GOAL OF THE EXERCISE: Pull out every line below that contains the word "pronto".

THE RECORDS:

----

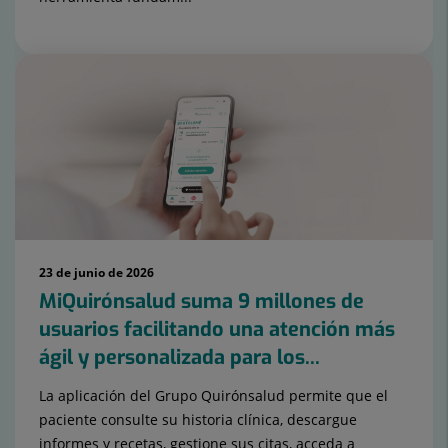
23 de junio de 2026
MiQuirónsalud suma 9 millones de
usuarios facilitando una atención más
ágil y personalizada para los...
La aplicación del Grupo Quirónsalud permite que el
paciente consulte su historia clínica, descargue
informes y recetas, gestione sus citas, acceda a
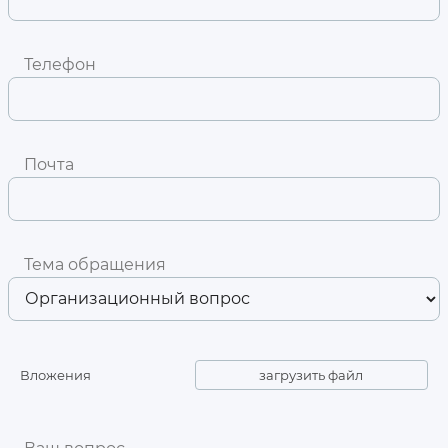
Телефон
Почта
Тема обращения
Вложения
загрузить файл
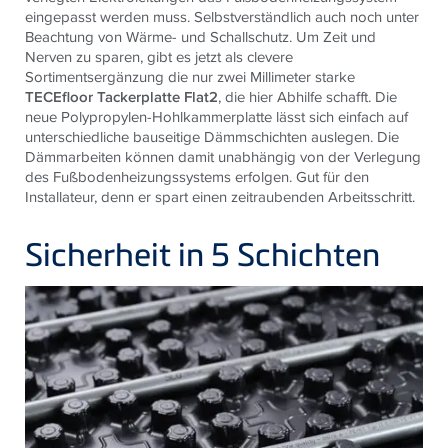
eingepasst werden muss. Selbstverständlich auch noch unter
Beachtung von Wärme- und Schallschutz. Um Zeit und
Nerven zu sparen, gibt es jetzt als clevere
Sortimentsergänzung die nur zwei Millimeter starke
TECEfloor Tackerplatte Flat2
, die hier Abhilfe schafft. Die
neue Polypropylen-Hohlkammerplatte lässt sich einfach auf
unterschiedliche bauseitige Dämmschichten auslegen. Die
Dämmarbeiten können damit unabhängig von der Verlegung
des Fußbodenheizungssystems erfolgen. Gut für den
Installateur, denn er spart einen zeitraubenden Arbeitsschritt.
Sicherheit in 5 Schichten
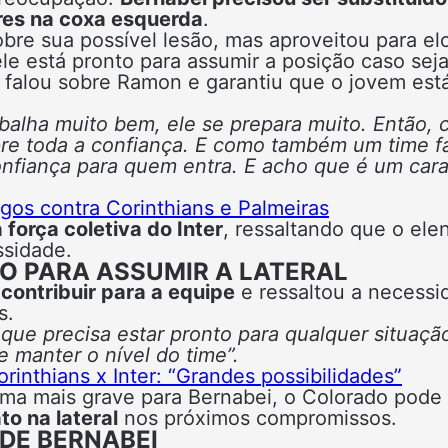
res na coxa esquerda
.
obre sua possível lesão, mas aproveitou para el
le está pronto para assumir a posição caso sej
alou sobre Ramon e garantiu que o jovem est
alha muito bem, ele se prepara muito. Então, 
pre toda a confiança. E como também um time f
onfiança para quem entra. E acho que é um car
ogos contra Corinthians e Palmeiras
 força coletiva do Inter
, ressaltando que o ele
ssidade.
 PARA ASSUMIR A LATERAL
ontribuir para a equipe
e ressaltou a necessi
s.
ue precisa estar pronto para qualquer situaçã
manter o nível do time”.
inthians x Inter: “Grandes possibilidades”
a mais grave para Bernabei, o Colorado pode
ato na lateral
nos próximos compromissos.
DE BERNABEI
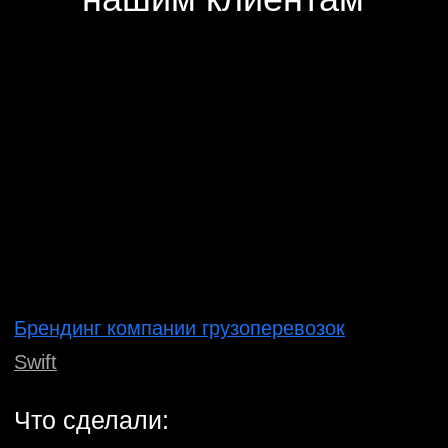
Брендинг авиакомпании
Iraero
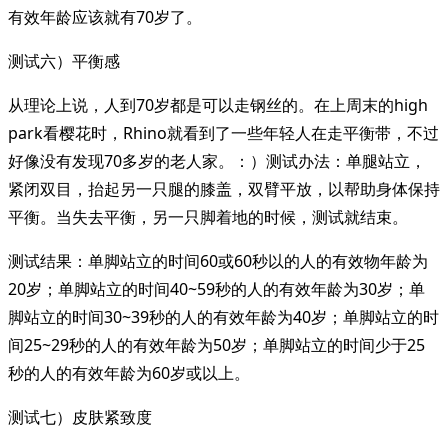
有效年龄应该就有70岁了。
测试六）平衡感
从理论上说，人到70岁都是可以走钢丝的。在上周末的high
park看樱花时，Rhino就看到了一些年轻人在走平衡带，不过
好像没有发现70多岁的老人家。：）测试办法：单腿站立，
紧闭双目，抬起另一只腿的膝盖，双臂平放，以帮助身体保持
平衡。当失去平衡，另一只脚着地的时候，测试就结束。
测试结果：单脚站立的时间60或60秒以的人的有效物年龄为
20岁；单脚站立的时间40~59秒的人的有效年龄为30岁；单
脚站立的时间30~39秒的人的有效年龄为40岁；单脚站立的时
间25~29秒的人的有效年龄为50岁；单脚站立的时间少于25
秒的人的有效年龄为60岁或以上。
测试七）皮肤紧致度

----

REPLY:
le está pronto para assumir a posição caso sej
ue precisa estar pronto para qualquer situaçã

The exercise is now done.